*Trecho apresentado*:

• • •

Vamos
analisar a seguir três autores professores universitários, a partir
de seus livros mais conhecidos que desmistificam e destroem os
principais argumentos usados pelo Neoliberalismo para justificar o
Estado Mínimo e a preponderância do “mercado livre e espontâneo”
sobre o Estado e a sociedade. Este Neoliberalismo foi revivido
recentemente, a partir dos anos 1980 (governos Thatcher e Reagan) em
cima da crise fiscal do keynesianismo pós-guerra para criar a
hegemonia do capital financeiro internacional especulativo sobre os
outros setores da economia. Para isso reviveram autores antigos como
Adam Smith (liberalismo clássico do séc. XIX) e outros do
pós-guerra como Hayek. Também usaram autores que questionavam o
social a favor do individual (Ayn Rand – que
defende o egoísmo contra o altruísmo)
criando ideologias neoliberais nas instituições civis para
justificar a “liberdade” total do capital financeiro em
detrimento dos movimentos populares e democráticos.
PROFESSOR
OTHONIEL PINHEIRO DESMISTIFICA O “ALMOÇO GRÁTIS” DOS
NEOLIBERAIS…..No site da
bíblia dos seguidores de Von Mises - “mises.org.br” , há um
desprezo total por fatores sociais relevantes que possuem influência
direta nos processos econômicos.. No artigo “dez leis
fundamentais da economia” onde o “mercado livre” é o supra
sumo que deveria guiar todas as decisões econômicas, há
especificamente o item 3. (Não
há nada que seja realmente
gratuito.),
onde se ataca os serviços públicos oriundos do Estado do Bem Estar
Social, como saúde e educação gratuitas, que eles chamam de
“almoço
grátis”
- o site diz que alguém paga por isso.
Segundo
Othoniel
Pinheiro Neto
(Livro: Fanatismo
& Manipulação: o esquema da nova colonização do Brasil,
Pontes Editores, Campinas, 2019),
sim, alguém quem ? O argumento despreza que a camada mais pobre da
população, a quem são destinados os serviços públicos de saúde
e educação, é a maior produtora da riqueza de uma nação, ou
seja, aquilo que ele chama de “almoço grátis” é, em verdade,
redistribuição da riqueza indevidamente apropriada pelas elites no
sistema de produção. O “almoço grátis” nada mais é do que
justiça social, que somente poderá ser conduzida pelo Estado,
instituição tão criticada por eles…..Na verdade, esquecem que os
pobres no Brasil pagam muito mais impostos que os ricos; portanto não
estão recebendo almoço grátis, pois a carga tributária é
pesadamente regressiva – quem ganha pouco paga mais e quem ganha
muito paga pouco imposto.

• • •

*Dados registrados*:

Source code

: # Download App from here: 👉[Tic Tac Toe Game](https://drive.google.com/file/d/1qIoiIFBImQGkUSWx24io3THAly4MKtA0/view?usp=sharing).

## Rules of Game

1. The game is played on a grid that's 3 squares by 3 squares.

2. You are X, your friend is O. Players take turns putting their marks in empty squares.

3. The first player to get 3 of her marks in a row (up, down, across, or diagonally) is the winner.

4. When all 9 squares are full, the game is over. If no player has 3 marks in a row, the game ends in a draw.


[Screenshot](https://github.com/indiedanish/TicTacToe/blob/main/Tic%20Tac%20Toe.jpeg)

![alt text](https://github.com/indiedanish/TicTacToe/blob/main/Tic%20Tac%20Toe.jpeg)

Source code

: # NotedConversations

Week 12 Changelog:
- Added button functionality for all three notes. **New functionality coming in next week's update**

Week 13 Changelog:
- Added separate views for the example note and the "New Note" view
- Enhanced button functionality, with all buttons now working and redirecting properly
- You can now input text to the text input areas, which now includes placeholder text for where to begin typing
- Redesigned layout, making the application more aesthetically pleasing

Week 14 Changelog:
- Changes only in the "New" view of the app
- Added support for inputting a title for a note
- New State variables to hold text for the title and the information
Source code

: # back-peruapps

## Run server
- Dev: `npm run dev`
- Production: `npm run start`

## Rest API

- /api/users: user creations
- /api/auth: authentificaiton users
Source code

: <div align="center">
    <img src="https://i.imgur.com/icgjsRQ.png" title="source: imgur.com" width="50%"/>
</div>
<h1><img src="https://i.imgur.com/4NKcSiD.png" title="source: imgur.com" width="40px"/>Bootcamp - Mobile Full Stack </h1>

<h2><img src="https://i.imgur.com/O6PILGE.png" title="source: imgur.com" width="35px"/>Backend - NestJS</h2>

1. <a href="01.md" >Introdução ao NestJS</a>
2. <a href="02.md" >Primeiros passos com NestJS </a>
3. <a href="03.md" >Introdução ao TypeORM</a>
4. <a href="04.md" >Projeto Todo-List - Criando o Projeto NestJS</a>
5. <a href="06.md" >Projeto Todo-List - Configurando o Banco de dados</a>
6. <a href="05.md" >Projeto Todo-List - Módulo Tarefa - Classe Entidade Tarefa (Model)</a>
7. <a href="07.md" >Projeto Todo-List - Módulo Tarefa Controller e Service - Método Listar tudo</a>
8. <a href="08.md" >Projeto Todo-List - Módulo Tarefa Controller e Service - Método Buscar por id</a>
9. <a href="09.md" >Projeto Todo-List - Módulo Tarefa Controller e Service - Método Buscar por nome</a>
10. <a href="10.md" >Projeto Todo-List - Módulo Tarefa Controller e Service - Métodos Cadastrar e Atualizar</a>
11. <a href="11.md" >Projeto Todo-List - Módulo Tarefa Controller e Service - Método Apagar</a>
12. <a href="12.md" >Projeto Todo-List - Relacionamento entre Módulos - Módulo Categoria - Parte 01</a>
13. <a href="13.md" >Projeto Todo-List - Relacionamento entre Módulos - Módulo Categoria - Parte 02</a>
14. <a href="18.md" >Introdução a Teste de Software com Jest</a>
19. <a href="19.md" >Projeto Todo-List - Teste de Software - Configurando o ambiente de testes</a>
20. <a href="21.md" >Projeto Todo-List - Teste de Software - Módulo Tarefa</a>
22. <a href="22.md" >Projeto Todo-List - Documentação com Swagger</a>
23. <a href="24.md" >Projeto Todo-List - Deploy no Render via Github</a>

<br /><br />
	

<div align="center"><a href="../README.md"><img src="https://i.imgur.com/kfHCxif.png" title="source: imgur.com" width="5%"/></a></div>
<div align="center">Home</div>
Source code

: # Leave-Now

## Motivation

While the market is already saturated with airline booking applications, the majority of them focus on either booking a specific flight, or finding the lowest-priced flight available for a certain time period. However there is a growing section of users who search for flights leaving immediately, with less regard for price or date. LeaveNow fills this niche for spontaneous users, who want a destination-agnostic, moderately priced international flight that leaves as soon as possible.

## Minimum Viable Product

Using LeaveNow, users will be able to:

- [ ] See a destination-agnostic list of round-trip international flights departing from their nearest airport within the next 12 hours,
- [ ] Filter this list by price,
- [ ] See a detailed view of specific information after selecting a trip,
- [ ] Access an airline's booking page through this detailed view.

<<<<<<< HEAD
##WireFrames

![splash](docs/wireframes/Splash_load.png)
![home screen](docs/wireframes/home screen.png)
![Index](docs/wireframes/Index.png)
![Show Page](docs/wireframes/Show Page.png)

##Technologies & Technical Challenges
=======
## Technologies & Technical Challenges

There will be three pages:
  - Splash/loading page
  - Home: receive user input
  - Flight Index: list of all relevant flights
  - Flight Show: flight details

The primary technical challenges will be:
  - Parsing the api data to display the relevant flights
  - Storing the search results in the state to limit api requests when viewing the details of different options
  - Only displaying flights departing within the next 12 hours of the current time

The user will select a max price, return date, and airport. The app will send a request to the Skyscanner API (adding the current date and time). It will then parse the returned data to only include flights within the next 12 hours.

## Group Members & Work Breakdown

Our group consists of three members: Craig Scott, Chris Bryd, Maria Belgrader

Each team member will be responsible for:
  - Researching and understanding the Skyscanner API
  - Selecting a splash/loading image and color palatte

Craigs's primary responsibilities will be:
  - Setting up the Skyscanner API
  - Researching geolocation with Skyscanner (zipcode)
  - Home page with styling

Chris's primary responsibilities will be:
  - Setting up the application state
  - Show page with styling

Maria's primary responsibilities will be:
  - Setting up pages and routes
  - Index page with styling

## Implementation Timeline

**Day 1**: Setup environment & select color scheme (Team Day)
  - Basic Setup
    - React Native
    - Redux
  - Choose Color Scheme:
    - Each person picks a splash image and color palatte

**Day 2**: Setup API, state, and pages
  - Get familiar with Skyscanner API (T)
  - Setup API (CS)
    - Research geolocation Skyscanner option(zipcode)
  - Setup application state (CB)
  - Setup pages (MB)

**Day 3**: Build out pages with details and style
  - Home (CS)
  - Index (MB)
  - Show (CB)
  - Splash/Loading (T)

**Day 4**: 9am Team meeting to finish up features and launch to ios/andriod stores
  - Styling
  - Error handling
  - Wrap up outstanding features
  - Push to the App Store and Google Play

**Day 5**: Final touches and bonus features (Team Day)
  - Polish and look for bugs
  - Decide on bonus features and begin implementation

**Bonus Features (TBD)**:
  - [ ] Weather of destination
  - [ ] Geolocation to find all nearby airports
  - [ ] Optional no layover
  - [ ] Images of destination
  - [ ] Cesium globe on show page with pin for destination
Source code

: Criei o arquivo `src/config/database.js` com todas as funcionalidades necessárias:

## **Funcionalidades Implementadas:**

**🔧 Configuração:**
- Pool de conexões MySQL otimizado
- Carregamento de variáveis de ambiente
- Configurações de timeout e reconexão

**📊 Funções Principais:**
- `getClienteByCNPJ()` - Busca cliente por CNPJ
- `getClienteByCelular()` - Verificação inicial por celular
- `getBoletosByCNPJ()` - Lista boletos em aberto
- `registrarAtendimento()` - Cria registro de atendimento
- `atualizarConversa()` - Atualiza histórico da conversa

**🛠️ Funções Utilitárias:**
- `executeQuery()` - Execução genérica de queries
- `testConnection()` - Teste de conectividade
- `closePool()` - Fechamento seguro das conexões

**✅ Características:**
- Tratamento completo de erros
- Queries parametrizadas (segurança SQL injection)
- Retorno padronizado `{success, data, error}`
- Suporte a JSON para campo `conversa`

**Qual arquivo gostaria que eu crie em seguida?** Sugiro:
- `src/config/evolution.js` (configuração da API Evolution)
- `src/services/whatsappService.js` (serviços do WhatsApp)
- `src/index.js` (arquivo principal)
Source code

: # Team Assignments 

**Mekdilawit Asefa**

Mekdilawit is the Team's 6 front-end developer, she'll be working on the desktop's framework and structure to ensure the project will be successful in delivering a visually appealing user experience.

• • •

*Exercícios propostos*:
1. Segundo o texto sobre o neoliberalismo, a partir de quando esse pensamento foi revivido?
2. Com base no texto sobre o neoliberalismo, explique por que os pobres no Brasil não estariam recebendo um “almoço grátis”.
3. Dê prosseguimento ao texto sobre o neoliberalismo a partir do ponto em que ele se encerra.

*Respostas*:
1. A partir dos anos 1980, com os governos Thatcher e Reagan.

2. Os pobres no Brasil pagam muito mais impostos que os ricos, pois a carga tributária é pesadamente regressiva: quem ganha pouco paga mais, e quem ganha muito paga pouco imposto. Além disso, a camada mais pobre é a maior produtora da riqueza da nação, de modo que os serviços públicos representam a redistribuição da riqueza indevidamente apropriada pelas elites.

3.
Para
Othoniel,
argumentos de autores como Mises,
Rothbard, Hayek e Smith
não cabem para a saúde econômica de um país periférico e
excludente como o Brasil, que ainda precisa da presença do
Estado para conceder autonomia aos indivíduos, redistribuir a renda
injustamente apropriada pelas elites e fazer justiça social para o
bem da própria economia nacional… A redistribuição de renda faz
a economia girar, aumenta o mercado interno e portanto aumenta a
demanda por produtos em geral, beneficiando assim os empresários que
podem aumentar a produção para atender o mercado interno.
Governos
liberais aumentaram nas últimas décadas a transferência de receita
fiscal (taxando os mais pobres em detrimento dos mais ricos) dos mais
pobres para os mais ricos, via aumentando suas despesas
governamentais como a DÍVIDA PÚBLICA como pagamento de juros e
amortização transferida a banqueiros, rentistas e capital
financeiro internacional. No Brasil os gastos com estas despesas só
tem aumentado e no ano passado atingiu cerca de metade das despesas
governamentais previstas no orçamento federal.
É o
caso do Brasil, EUA e alguns países da Europa nos últimos anos.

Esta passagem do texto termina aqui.